Data for processing Start Marker

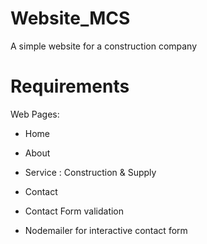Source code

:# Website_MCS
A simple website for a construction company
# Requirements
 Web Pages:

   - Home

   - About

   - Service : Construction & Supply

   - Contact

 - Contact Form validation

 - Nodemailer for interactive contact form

Data for processing End Marker

◆ What to work on: Rewrite all the items, replacing "Nodemailer" with "EmailJS" wherever it appears and keeping everything else the same. Leave the pictures out of your answer.

◆ Answer for this exercise:
Source code

:# Website_MCS
A simple website for a construction company
# Requirements
 Web Pages:

   - Home

   - About

   - Service : Construction & Supply

   - Contact

 - Contact Form validation

 - EmailJS for interactive contact form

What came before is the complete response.